Bittner laughs. “Look, I’m not the fastest double bass player out there. When I was a kid, yeah, I wanted to be Dave Lombardo or Charlie Benante. But I’m 36 years old, and at this point I’m not going to go into my basement with a metronome and beat myself up for two hours over not being able to play over 205 bpm with a constant double kick. I don’t have that anymore. In fact, if you listen to ‘Going, Going, Gone’ [from Fallout], that’s the fastest thing I’ve ever done, but you’ll notice little breaks in the bass drum runs, where it drops out for half a measure. There’s only one reason, and it shows that I’m human: If I tried to play that part all the way through without those breaks, I probably wouldn’t make it to the end without losing a kick here and there or slowing down. So I did what I had to do to make the part solid and be able to play it live.”

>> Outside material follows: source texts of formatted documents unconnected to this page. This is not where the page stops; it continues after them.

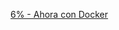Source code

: [6% - Ahora con Docker](https://garyclarketech.teachable.com/courses/symfony7-microservice/lectures/55404888)
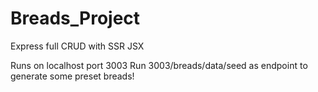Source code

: # Breads_Project
Express full CRUD with SSR JSX

Runs on localhost port 3003
Run 3003/breads/data/seed as endpoint to generate some preset breads!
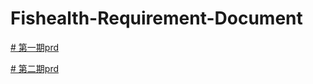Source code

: # Fishealth-Requirement-Document
[# 第一期prd](https://gbkrph.github.io/Fishealth-Requirement-Document//第一期需求/prd/用户端prd)

[# 第二期prd](https://gbkrph.github.io/Fishealth-Requirement-Document//第二期需求/大健康第二期prd/权益与注册)
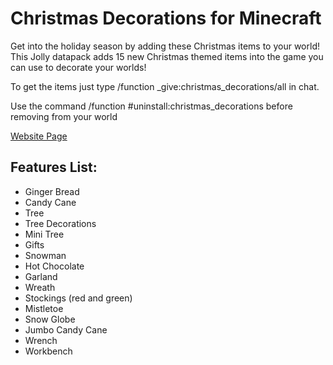 # Christmas Decorations for Minecraft

Get into the holiday season by adding these Christmas items to your world!
This Jolly datapack adds 15 new Christmas themed items into the game you can
use to decorate your worlds!

To get the items just type /function _give:christmas_decorations/all in chat.

Use the command /function #uninstall:christmas_decorations before removing from your world

[Website Page](https://bronghast014.weebly.com/holiday-datapacks.html)

## Features List:

- Ginger Bread
- Candy Cane
- Tree
- Tree Decorations
- Mini Tree
- Gifts
- Snowman
- Hot Chocolate
- Garland
- Wreath
- Stockings (red and green)
- Mistletoe
- Snow Globe
- Jumbo Candy Cane
- Wrench
- Workbench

And there are other issues. “I know I’ve obtained a level of notoriety in the drum community,” Bittner admits. “And I’m very happy for that. So when I construct my drum parts, a thought might go through my head: ‘Did I put enough double bass in this song so the kids who like my drumming are going to go, ‘Cool! That was awesome!’? Or is this the track where they’ll go, ‘Hey, you didn’t do double bass here!’ I’m constantly at war with myself over whether I’m doing enough to satisfy the drummers, when I really should think about whether I’m doing enough to satisfy the song. If the song calls for a lot of double bass and tom fills and craziness, fine. But if it doesn’t, don’t put it in there. In the extreme hard rock music that we play – really, in any kind of music – that’s the drummer’s job.”